Everyone we met today welcomed us with open arms and had a philosophy of “what’s mine is yours!” Everything is at our finger tips if we want it. I feel very comfortable working with the teachers that I’m paired with. Each of them are extremely appreciative of my being in their classroom and helping when and where I’m needed. I like the feeling of being needed. For me it makes me feel like part of a team. This morning I mentioned that I love working with 3-4 year olds and although this is a true statement I very much enjoyed working with the 1st grade class.
In Mrs. Grismore’s class I presented our New York power point. The children were very intrigued. Each and every child sat at their desk quietly with their hands folded and listened to me with full of enthusiasm. They asked appropriate questions and added to conversation appropriately. They were amazed with the picture of snow. When I got to the slide about New York’s Indian tribes and the pictures that followed, one of the little girls asked “what is that long thing?” I explained to her that, that’s what the Indians lived in, in New York. I told her that they are called long houses. I compared the long house to their chickee. I told them that these long houses could be built on the ground rather than elevated. All of the children were amazed. I am very pleased how this presentation went. I am glad I had the opportunity to share the power point with the class. The teachers were just as engaged as the children were.
Before We Left Florida we visited other sites owned by the Seminole Nation…..
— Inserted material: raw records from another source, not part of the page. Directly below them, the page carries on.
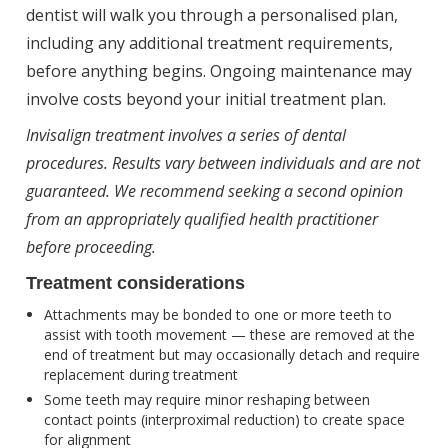
dentist will walk you through a personalised plan,
including any additional treatment requirements,
before anything begins. Ongoing maintenance may
involve costs beyond your initial treatment plan.
Invisalign treatment involves a series of dental
procedures. Results vary between individuals and are not
guaranteed. We recommend seeking a second opinion
from an appropriately qualified health practitioner
before proceeding.
Treatment considerations
Attachments may be bonded to one or more teeth to
assist with tooth movement — these are removed at the
end of treatment but may occasionally detach and require
replacement during treatment
Some teeth may require minor reshaping between
contact points (interproximal reduction) to create space
for alignment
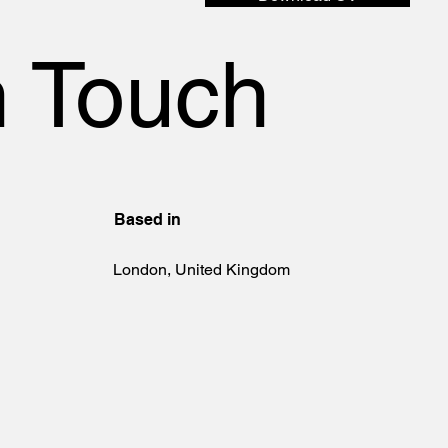
n Touch
Based in
London, United Kingdom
Comparing the two reservations the most obvious difference is one is rural and the other urban. The Big Cypress being the rural one is huge. They have big yards and a lot of wild life, whether at the Billie Swamp Museum or in the surrounding area. The Big Cypress is in the middle of farming fields. The Hollywood Reservation is the complete opposite (from what we could view). The Hollywood Reservation is a gated community and security is tight. We were able to drive around the parking lot at the Head Quarters and this reminded me of driving around the Seneca County Office Building. There were specific parking spaces for very specific people. I was impressed with the Head Quarters because this is a place where all of their constitutional decisions are made. It’s almost the same feeling I’d feel if I were to be standing in front of the White House. Being in the presence of the Big Oak Tree I felt the same way. I also felt that I should have been on bended knee paying respects to the elders who have met at this very tree making tough decisions. This tree holds a lot of significance to the Seminole tribe. This essentially was their “head quarters.”
The Hard Rock was unbelievably huge! …….knowing what the Seminoles have faced in history made me feel proud for them. To have overcome all that they endured and to as successful as they are is incredible.